**Data records:**
= = =

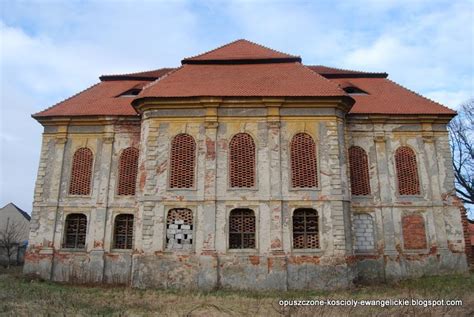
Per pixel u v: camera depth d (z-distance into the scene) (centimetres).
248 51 2659
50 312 1341
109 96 2709
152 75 2959
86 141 2500
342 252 1975
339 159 2106
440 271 2283
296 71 2397
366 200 2386
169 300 1622
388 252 2303
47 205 2402
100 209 2381
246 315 1345
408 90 2747
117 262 2311
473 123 3747
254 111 2164
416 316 1268
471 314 1281
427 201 2383
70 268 2309
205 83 2269
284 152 2112
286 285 1916
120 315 1295
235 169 2097
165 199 2061
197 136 2147
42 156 2494
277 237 1983
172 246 2012
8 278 2298
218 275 1941
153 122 2175
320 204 2044
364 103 2564
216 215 2020
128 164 2455
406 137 2478
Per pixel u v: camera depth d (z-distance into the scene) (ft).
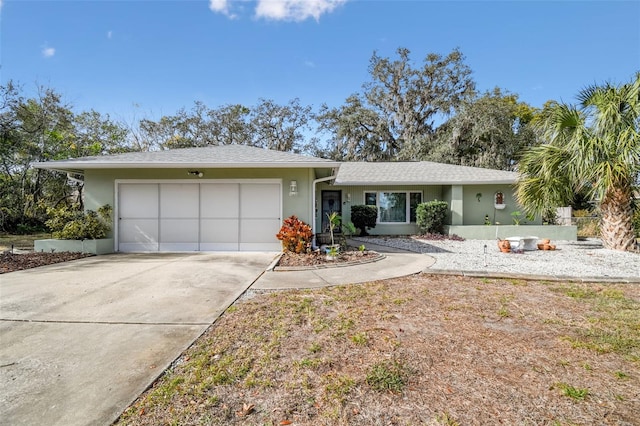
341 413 7.05
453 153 74.95
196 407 7.25
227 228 31.68
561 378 8.46
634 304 14.73
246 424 6.68
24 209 55.52
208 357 9.61
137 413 7.06
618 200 31.22
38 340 10.89
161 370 8.87
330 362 9.29
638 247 32.19
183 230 31.76
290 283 18.79
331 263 24.27
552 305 14.65
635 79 27.86
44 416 6.95
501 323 12.44
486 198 47.78
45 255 27.78
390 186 49.16
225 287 17.85
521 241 32.81
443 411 7.09
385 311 13.83
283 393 7.79
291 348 10.23
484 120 70.03
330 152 93.20
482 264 25.38
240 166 28.78
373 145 87.45
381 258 27.12
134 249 31.63
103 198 31.65
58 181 61.62
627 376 8.55
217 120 92.02
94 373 8.73
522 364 9.22
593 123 29.22
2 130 50.96
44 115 58.18
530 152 32.86
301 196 31.55
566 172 30.40
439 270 21.61
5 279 19.51
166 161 28.48
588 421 6.79
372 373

= = =

**The task:** Both ends included, copy word for word the lines from the top of the entries above through the line with "522 364 9.22". No pictures.

**Response box:**
Per pixel u v: camera depth d (z-distance into the scene) (centimetres).
248 51 2659
50 312 1341
109 96 2709
152 75 2959
86 141 2500
342 252 1975
339 159 2106
440 271 2283
296 71 2397
366 200 2386
169 300 1622
388 252 2303
47 205 2402
100 209 2381
246 315 1345
408 90 2747
117 262 2311
473 123 3747
254 111 2164
416 316 1268
471 314 1281
427 201 2383
70 268 2309
205 83 2269
284 152 2112
286 285 1916
120 315 1295
235 169 2097
165 199 2061
197 136 2147
42 156 2494
277 237 1983
172 246 2012
8 278 2298
218 275 1941
153 122 2175
320 204 2044
364 103 2564
216 215 2020
128 164 2455
406 137 2478
Per pixel u v: camera depth d (z-distance into the scene) (ft).
341 413 7.05
453 153 74.95
196 407 7.25
227 228 31.68
561 378 8.46
634 304 14.73
246 424 6.68
24 209 55.52
208 357 9.61
137 413 7.06
618 200 31.22
38 340 10.89
161 370 8.87
330 362 9.29
638 247 32.19
183 230 31.76
290 283 18.79
331 263 24.27
552 305 14.65
635 79 27.86
44 416 6.95
501 323 12.44
486 198 47.78
45 255 27.78
390 186 49.16
225 287 17.85
521 241 32.81
443 411 7.09
385 311 13.83
283 393 7.79
291 348 10.23
484 120 70.03
330 152 93.20
482 264 25.38
240 166 28.78
373 145 87.45
381 258 27.12
134 249 31.63
103 198 31.65
58 181 61.62
627 376 8.55
217 120 92.02
94 373 8.73
522 364 9.22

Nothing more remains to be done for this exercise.